Since its release in 2024, Rejection by Thai-American writer Tony Tulathimutte has been described variously as repulsive and excruciating, humorous and virtuosic.
It can’t be any more apt that a book dividing the internet is about the internet – the ways the web simultaneously connects and isolates, where the boundaries between belonging and exclusion are one subreddit away.
A collection of interconnected short stories, Rejection details ‘normal people’ who slowly fade to the fringes of society, their lives dwindling from unobtainable love, their suffering exacerbated by perfect, social media-filtered personas and the pursuit of so-called authenticity in a world where identity is the commodity.
Rejection starts off with The Feminist, first published in n+1 Magazine in 2019, pre-dating the internet-meme-cum-cultural-interrogation of ‘performative males’ in 2025.
Even when the protagonist is a white cis male feminist wannabe who cannot accept anything other than romantic attachment for his allyship, Tulathimutte’s intimate narrative does not let readers off the hook with pure hatred. Instead, we wither alongside The Feminist inside his sticky, closed-off mind space; his perversely deteriorating body; and his increasingly extremist tendencies.
While Tulathimutte’s characters are pitiful, sympathy is not the end goal. Understanding becomes morally challenging when The Feminist ends in suggested violence.
In the story Pics, sisterhood is tainted when racism, obsessiveness, eating disorders and attention-hoarding brew up a depressing concoction for the protagonist .

In Rejection, notably, the author does not side with his characters. Leaning into this, the book becomes an exposé of what has become a cultural phenomenon – the spotlight has moved away from the relatable to the unbearable, with more at play than shock value.
Tulathimutte: a fictional reality check
Tulathimutte’s fourth story in Rejection, Our Dope Future, reads less like fiction and more like an ominous byproduct of our contemporary digital landscape, intersecting with the chilling realities exposed in Louis Theroux’s recent documentary, Inside the Manosphere.
Taking the form of a Reddit post, Our Dope Future‘s protagonist is a chronically-capitalist grindsetter who treats relationships like a dataset to be optimised. He is the manifestation of the tech-bro misogyny that not only proliferates, but is celebrated, among the supposedly hyper-masculine content creators captured by Manosphere, who feel disadvantaged by the notion of gender equality and choose the ‘red pill’ to reaffirm their alpha status.

(Provided information)
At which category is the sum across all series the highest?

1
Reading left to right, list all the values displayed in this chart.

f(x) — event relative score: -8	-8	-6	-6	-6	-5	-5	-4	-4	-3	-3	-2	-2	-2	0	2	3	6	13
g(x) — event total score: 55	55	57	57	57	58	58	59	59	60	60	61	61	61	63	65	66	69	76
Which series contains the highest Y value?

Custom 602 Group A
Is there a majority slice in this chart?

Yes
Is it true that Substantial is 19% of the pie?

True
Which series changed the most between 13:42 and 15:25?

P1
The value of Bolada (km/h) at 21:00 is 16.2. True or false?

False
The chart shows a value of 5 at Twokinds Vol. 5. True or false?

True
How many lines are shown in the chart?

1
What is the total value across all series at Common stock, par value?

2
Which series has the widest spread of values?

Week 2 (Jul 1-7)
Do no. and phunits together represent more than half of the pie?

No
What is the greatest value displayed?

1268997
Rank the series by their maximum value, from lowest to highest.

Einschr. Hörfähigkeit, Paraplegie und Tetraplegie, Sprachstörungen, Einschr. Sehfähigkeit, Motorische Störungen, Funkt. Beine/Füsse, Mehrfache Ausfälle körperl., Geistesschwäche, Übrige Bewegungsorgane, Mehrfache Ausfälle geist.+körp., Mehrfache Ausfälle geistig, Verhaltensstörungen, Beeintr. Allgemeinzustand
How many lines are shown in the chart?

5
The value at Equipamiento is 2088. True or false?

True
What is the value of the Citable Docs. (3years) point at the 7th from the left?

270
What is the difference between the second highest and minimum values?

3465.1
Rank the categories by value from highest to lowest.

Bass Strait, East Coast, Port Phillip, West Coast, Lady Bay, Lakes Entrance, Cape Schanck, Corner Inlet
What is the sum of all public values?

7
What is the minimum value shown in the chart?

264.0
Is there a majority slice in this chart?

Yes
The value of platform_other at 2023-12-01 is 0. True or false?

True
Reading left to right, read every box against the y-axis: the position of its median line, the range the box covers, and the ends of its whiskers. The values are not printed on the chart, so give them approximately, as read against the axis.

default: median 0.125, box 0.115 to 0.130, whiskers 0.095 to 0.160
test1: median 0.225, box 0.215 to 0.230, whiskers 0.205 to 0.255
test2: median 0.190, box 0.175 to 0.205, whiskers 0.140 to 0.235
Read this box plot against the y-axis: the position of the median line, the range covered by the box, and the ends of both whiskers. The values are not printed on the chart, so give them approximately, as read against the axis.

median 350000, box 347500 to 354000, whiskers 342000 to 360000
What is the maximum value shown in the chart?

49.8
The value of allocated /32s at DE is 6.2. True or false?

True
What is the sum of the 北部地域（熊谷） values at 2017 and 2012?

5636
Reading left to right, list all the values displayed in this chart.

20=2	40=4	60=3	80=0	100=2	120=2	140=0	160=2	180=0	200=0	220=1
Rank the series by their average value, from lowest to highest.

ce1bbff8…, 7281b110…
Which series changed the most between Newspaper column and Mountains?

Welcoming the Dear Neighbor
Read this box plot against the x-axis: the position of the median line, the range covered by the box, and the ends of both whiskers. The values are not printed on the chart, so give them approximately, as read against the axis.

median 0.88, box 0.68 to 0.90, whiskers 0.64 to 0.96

(Try it) Reproduce the passage in the piece on Rejection from "It can’t be" to "males’ in 2025.".

(Finished task)
It can’t be any more apt that a book dividing the internet is about the internet – the ways the web simultaneously connects and isolates, where the boundaries between belonging and exclusion are one subreddit away.
A collection of interconnected short stories, Rejection details ‘normal people’ who slowly fade to the fringes of society, their lives dwindling from unobtainable love, their suffering exacerbated by perfect, social media-filtered personas and the pursuit of so-called authenticity in a world where identity is the commodity.
Rejection starts off with The Feminist, first published in n+1 Magazine in 2019, pre-dating the internet-meme-cum-cultural-interrogation of ‘performative males’ in 2025.